──────── LISTED RECORDS

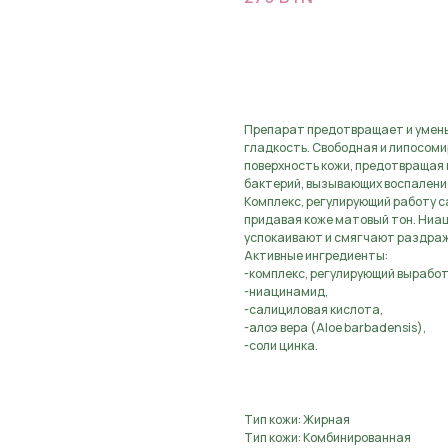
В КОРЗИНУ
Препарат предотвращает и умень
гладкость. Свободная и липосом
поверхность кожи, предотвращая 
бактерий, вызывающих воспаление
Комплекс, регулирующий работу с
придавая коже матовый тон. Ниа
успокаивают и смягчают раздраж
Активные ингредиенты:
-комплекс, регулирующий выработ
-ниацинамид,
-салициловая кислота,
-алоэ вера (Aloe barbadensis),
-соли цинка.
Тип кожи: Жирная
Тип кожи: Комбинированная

────────────────

DESCRIPTION OF THE TASK »
What are the lines from the one with "поверхность кожи, предотвращая" through the end of the records above? Set them down exactly, both ends included, and nothing else.

RESPONSE »
поверхность кожи, предотвращая 
бактерий, вызывающих воспаление
Комплекс, регулирующий работу с
придавая коже матовый тон. Ниа
успокаивают и смягчают раздраж
Активные ингредиенты:
-комплекс, регулирующий выработ
-ниацинамид,
-салициловая кислота,
-алоэ вера (Aloe barbadensis),
-соли цинка.
Тип кожи: Жирная
Тип кожи: Комбинированная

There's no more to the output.